[Record extracts]
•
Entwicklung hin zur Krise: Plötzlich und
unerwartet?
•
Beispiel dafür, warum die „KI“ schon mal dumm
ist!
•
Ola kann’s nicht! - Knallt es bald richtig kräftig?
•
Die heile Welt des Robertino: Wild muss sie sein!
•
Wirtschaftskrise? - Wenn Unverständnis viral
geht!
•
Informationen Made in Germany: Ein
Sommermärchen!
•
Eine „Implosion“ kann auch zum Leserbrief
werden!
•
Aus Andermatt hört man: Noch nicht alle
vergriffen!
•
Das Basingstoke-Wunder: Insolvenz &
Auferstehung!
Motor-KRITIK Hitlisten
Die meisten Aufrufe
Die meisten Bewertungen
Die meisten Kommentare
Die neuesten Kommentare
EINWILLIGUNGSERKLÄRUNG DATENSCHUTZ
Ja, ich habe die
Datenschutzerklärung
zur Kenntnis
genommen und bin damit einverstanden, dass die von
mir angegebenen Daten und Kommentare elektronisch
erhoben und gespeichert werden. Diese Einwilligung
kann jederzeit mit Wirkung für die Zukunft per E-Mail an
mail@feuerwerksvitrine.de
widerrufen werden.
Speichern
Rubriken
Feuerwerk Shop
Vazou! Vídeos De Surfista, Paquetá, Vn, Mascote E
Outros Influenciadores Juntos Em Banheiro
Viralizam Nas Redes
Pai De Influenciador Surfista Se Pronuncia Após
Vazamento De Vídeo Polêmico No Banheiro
[/Record extracts]
__Exercise brief__:
When you respond, give the whole listing again exactly as written.

__Reply to the exercise__:
•
Entwicklung hin zur Krise: Plötzlich und
unerwartet?
•
Beispiel dafür, warum die „KI“ schon mal dumm
ist!
•
Ola kann’s nicht! - Knallt es bald richtig kräftig?
•
Die heile Welt des Robertino: Wild muss sie sein!
•
Wirtschaftskrise? - Wenn Unverständnis viral
geht!
•
Informationen Made in Germany: Ein
Sommermärchen!
•
Eine „Implosion“ kann auch zum Leserbrief
werden!
•
Aus Andermatt hört man: Noch nicht alle
vergriffen!
•
Das Basingstoke-Wunder: Insolvenz &
Auferstehung!
Motor-KRITIK Hitlisten
Die meisten Aufrufe
Die meisten Bewertungen
Die meisten Kommentare
Die neuesten Kommentare
EINWILLIGUNGSERKLÄRUNG DATENSCHUTZ
Ja, ich habe die
Datenschutzerklärung
zur Kenntnis
genommen und bin damit einverstanden, dass die von
mir angegebenen Daten und Kommentare elektronisch
erhoben und gespeichert werden. Diese Einwilligung
kann jederzeit mit Wirkung für die Zukunft per E-Mail an
mail@feuerwerksvitrine.de
widerrufen werden.
Speichern
Rubriken
Feuerwerk Shop
Vazou! Vídeos De Surfista, Paquetá, Vn, Mascote E
Outros Influenciadores Juntos Em Banheiro
Viralizam Nas Redes
Pai De Influenciador Surfista Se Pronuncia Após
Vazamento De Vídeo Polêmico No Banheiro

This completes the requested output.